Im Besteuerungsverfahren ist gemäß § 110 Abs. 1 AO 1977 auf Antrag Wiedereinsetzung in den vorigen Stand zu gewähren, wenn jemand ohne Verschulden verhindert war, eine gesetzliche Frist einzuhalten. Unter § 110 AO 1977 fallen nur -- verfahrensrechtliche und materielle -- Fristen, die "einzuhalten" sind, d. h. solche, die dem Steuerpflichtigen ein Verhalten innerhalb eines bestimmten Zeitraums gegenüber der Finanzverwaltung gebieten (Handlungs- oder Erklärungsfristen). Von der Vorschrift nicht erfaßt werden dagegen die von den Finanzbehörden als Verfahrensträgern im Verwaltungsverfahren zu beachtenden gesetzlichen Fristen. Diese können nicht von dem Steuerpflichtigen eingehalten und daher auch nicht ohne Verschulden versäumt werden. Die Festsetzungsfrist ist somit keine wiedereinsetzungsfähige Frist (vgl. Kuczyn ski in Beermann, Steuerliches Verfahrensrecht, § 110 AO 1977 Rz. 7; Söhn in Hübschmann/Hepp/Spitaler, Kommentar zur Abgabenordnung und Finanzgerichtsordnung, 10. Aufl., § 110 AO 1977 Rz. 6 a; Kühn/Hofmann, Abgabenordnung, 17. Aufl., § 110 Anm. 2; im Ergebnis ebenso Tipke/Kruse, a.a.O., § 110 AO 1977 Tz. 2; a. A. Tipke/Kruse, a.a.O., § 171 AO 1977 Tz. 5; Schwarz, Abgabenordnung, § 110 Anm. 2).

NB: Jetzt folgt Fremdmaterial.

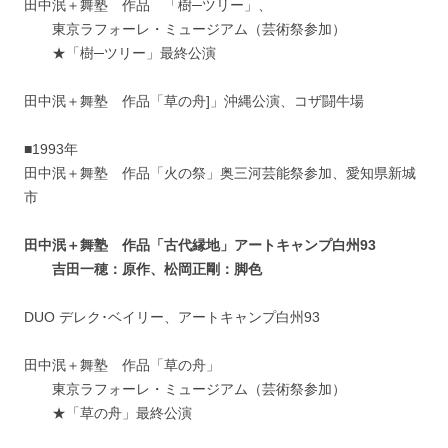
田中泯＋舞塾 作品 「樹─ツリー」、
東京ラフォーレ・ミュージアム（芸術祭参加）
★「樹─ツリー」最終公演
田中泯＋舞塾 作品「草の舟]」沖縄公演、コザ闘牛場
■1993年
田中泯＋舞塾 作品「火の祭」奥三河芸能祭参加、愛知県新城
市
田中泯＋舞塾 作品「古代縁地」アートキャンプ白州93
吉田一穂：原作、松岡正剛：脚色
DUO デレク･ベイリー、アートキャンプ白州93
田中泯＋舞塾 作品「草の舟」
東京ラフォーレ・ミュージアム（芸術祭参加）
★「草の舟」最終公演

3. Obwohl das FG die Klage mit einem Prozeßurteil als unzulässig abgewiesen und deshalb nicht zur Frage einer Veranlagung trotz Ablaufs der Festsetzungsfrist aufgrund Wiedereinsetzung in den vorigen Stand Stellung genommen hat, ist die Sache nicht an das FG zurückzuverweisen. Vielmehr kann der Senat gemäß § 126 Abs. 4 FGO die Vorentscheidung aus sachlichen Gründen (wegen Unbegründetheit) bestätigen, da der von der Vorinstanz angenommene prozessuale Mangel nicht besteht und die Klage aus keinem rechtlichen Gesichtspunkt Erfolg haben kann (BFH-Urteil vom 28. November 1972 VIII R 142/70, BFHE 108, 275, BStBl II 1973, 497; Hübsch mann/Hepp/Spitaler, a.a.O., § 126 FGO Rz. 11; vgl. auch Bundesgerichtshof, Urteil vom 14. März 1978 VI ZR 68/76, Wertpapier-Mitteilungen 1978, 935; Kopp, Verwaltungsgerichtsordnung, 10. Aufl., § 144 Rz. 4).